Maximum Sports responded to the action in a filing on Monday, denying all of the hotel's allegations but providing no details. The company's Dallas attorney, Christopher Robison, declined to comment.

Two other sports fans, one in Kentucky and another in Utah, contacted the paper this week to say they've had problems with Sokol's firm since March.

Sokol did not respond to several calls and e-mails seeking comment.

Maximum Sports Connection's website, www.cowboysportstours.com, carries glowing testimonials from dozens of clients. One attached a photo of a family with a sign that thanked the company "for making our dreams come true."

"We pride ourselves on our integrity and commitment to provide the best service to all of our customers," the company says.

Star Sports was created this year by Barry Griffith, who operated sports tour operator Cowboy Corral, and brothers Hank and Lane Wendorf, who own The Ticket Source of Dallas and Arlington.

The partners followed the events unfolding between the Cowboys and Maximum Sports and took advantage of the opportunity when the sponsorship became available, Hank Wendorf said. He declined to say what they paid for the sponsorship: "It's not cheap. But this is a pretty unique opportunity to be affiliated with that brand."

The timing could have been better, Wendorf acknowledged, as the NFL lockout will have a financial impact on the fledgling venture.

In securing the sponsorship, he said the partners stressed that both Cowboy Corral and The Ticket Source had A-plus ratings from the Better Business Bureau. Since December, Maximum Sports Connection's own BBB rating dropped from an A-plus to a C-minus, with 15 of its 17 complaints filed in the past 12 months.

Flying instructor Alex Derthick of Richmond, Ky., said Tuesday that he won an eBay auction in March for this year's Kentucky Oaks and Derby race tickets with a $975 bid. After he waited weeks, Maximum Sports finally said in late April that it couldn't deliver the Derby tickets. They agreed on a $675 refund, but two purported attempts to make the payment through PayPal failed. Derthick said they apparently were deliberately canceled.

Derthick received his refund only after complaining to eBay, which said it withdrew the money from Maximum Sports' PayPal account in line with its dispute resolution agreement with vendors, he said. Maximum Sports then took credit for the refund, Derthick added.

Wendy Tanner, 38, of Payson City, Utah, said Tuesday that she has tried for months to secure a refund of $2,090 from Maximum Sports after she was forced to cancel a 2012 season package for four.
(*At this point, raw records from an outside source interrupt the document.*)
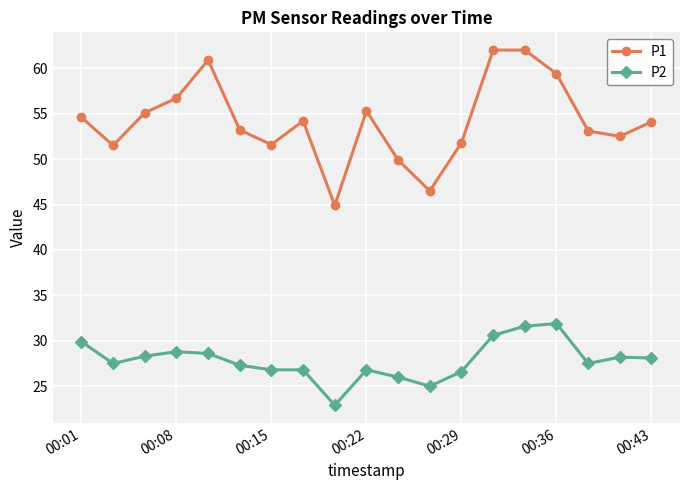

What is the value of the P2 point at the 9th from the left?

22.9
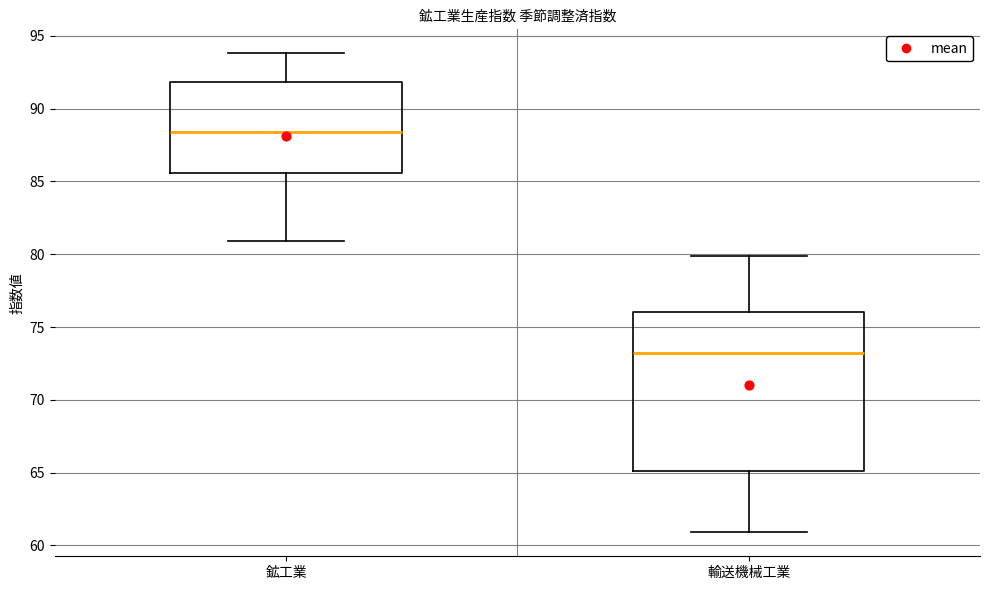

Which box has the highest median line?

鉱工業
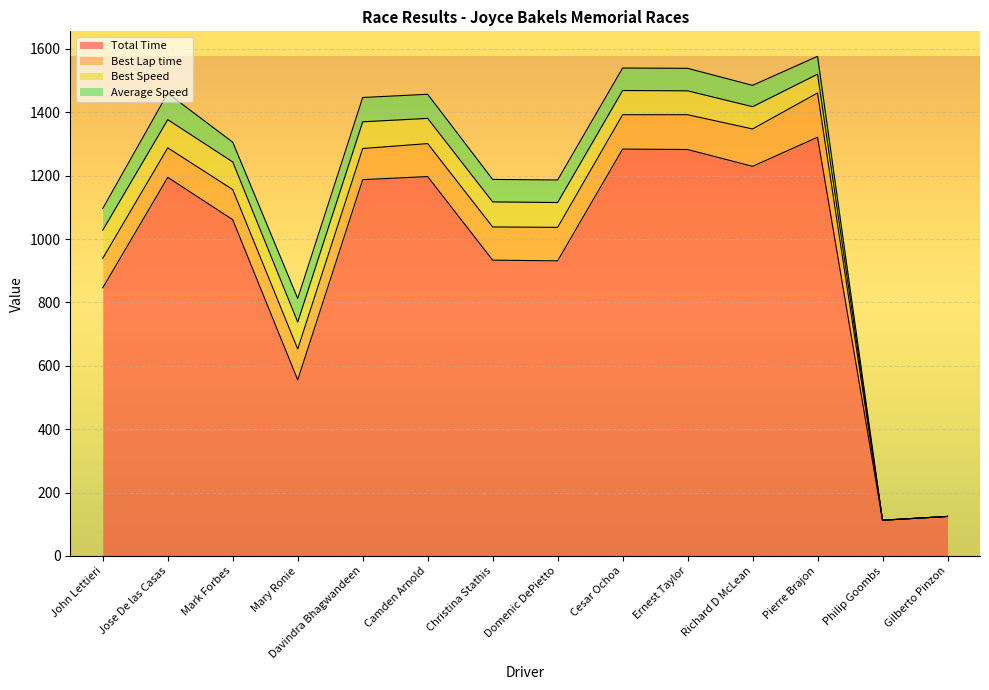

What position from the right is Jose De las Casas?

13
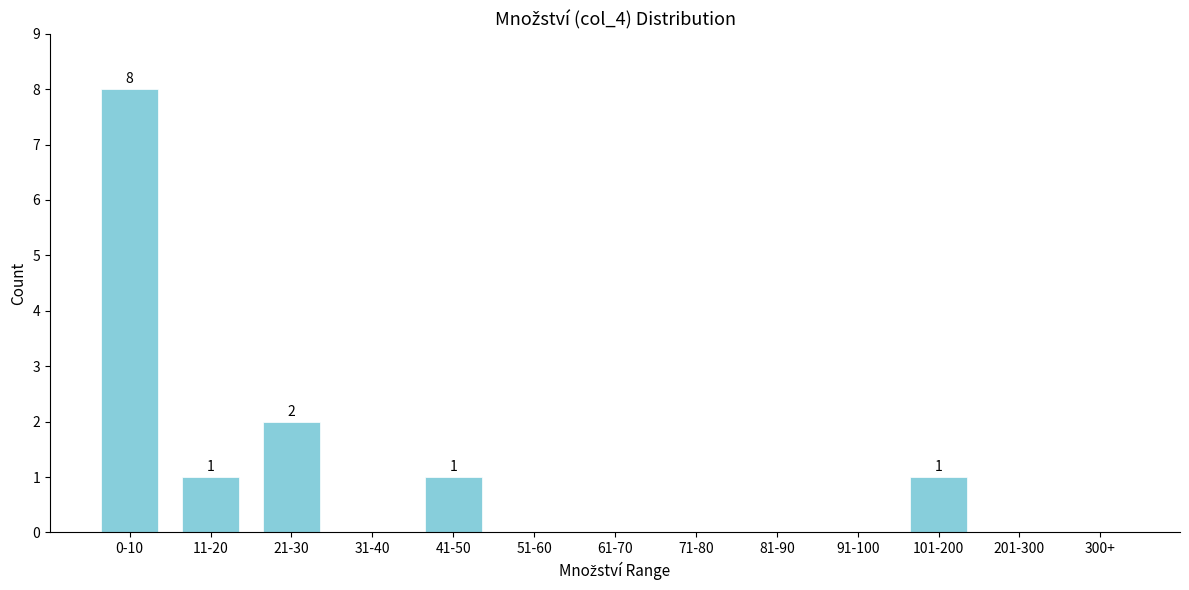

Reading right to left, transcribe all the data shown in this chart.

300+=0	201-300=0	101-200=1	91-100=0	81-90=0	71-80=0	61-70=0	51-60=0	41-50=1	31-40=0	21-30=2	11-20=1	0-10=8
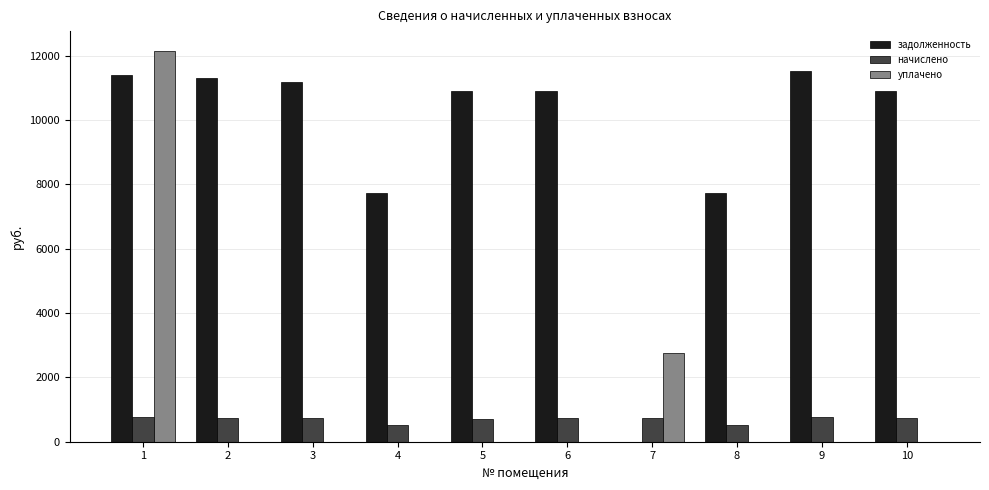

The value of задолженность at 6 is 10914.0. True or false?

True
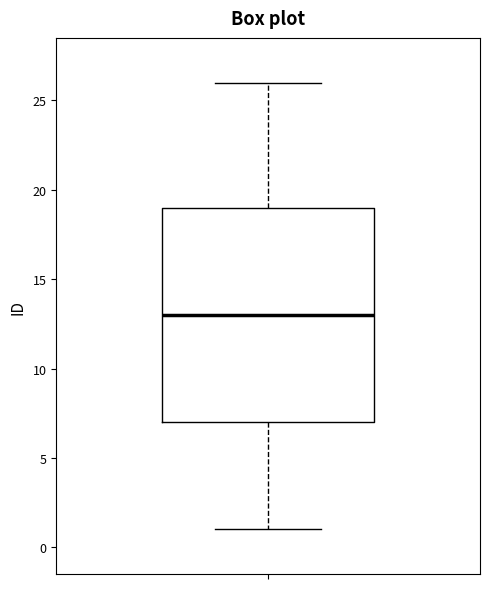

Read this box plot against the y-axis: the position of the median line, the range covered by the box, and the ends of both whiskers. The values are not printed on the chart, so give them approximately, as read against the axis.

median 13, box 7 to 19, whiskers 1 to 26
Only after Tanner told Sokol that she would complain to the Cowboys, the news media and Texas Attorney General Greg Abbott did the Dallas company refund $290 last Friday, she said. The firm gave no indication when the remaining $1,800 would be refunded, she said.

"I am just livid," Tanner told the Star-Telegram. "It's not a ton of money, but they just shouldn't be doing business like this. I've been good about keeping my temper, but this was ridiculous," she said of Sokol and her staff repeatedly dodging calls until she used her mother-in-law's cellphone and delivered the ultimatum to pay up.

The entire family had been staunch Cowboy fans for years. But Tanner said she's now refusing to spend hundreds of dollars every Christmas on new jerseys for her four sons. And her father-in-law has been forbidden from watching Cowboy games by his wife.